We will return to that place, as often as we are able through the holidays and beyond.  Two days before Christmas, Tom will be receiving another dose of Chemotherapy, a dose that might send his heart into cardiac arrest.

While in Meadow View, we walked the halls.  Elliot covered his nose, and hid behind me when one lady approached him with her arms out.  It was a startling situation, as she seemed to have no boundaries even from her chair.

The rooms and halls were full of people in really unfortunate conditions, and it nearly sent me to my knees in sadness.  So many stroke patients.  So many whose gaze drifted to the ceiling in a state of unknowing.  Then, we saw Elizabeth.
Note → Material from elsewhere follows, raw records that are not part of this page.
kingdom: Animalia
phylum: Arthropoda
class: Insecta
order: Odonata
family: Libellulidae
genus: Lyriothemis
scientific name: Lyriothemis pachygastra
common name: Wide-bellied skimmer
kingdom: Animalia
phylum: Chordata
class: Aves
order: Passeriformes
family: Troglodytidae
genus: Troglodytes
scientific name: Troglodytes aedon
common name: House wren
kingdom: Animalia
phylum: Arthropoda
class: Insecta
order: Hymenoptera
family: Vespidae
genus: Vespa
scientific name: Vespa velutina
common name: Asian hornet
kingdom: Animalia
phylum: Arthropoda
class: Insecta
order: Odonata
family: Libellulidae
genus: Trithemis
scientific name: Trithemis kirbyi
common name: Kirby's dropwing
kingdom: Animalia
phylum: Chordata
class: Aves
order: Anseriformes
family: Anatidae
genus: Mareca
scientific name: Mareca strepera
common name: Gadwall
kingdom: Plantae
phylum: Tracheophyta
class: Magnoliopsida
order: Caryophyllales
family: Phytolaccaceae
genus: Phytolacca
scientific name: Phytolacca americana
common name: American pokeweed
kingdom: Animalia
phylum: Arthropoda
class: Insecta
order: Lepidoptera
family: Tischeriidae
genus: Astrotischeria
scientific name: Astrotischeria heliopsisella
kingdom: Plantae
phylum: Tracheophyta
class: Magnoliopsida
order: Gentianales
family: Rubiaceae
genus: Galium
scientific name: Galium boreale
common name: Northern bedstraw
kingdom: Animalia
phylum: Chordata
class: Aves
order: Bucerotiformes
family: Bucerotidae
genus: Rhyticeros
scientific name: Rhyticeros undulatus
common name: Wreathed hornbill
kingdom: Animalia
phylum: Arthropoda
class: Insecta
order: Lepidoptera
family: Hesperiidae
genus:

She was dressed in a matching purple sweat suit, with her hair pulled back.  Her eyes were bright and sparkling.  Within that ancient face, weathered and soft, her smile beamed when Richard held out his hand and said hello.

We followed his lead, and held out our hands out too.  We asked her name, and then introduced ourselves.  She noticed Elliot hiding behind his dad, and said "may God bless you and that baby."

She told us her story of being the last.  Her children grown and "gone away".  Her husband dead, her friends gone too.  "Me and God, just me and God" she said.

  I know I'll never be the same after being blessed by her prayers for us. Through Elizabeth, I felt God's love.  For a fraction of a second, I could see her face surrounded by light. It is not often in my busy life that I remember how close the afterlife is to all of us.

Her love sent me to that place of silent reverence for life now, for life to come.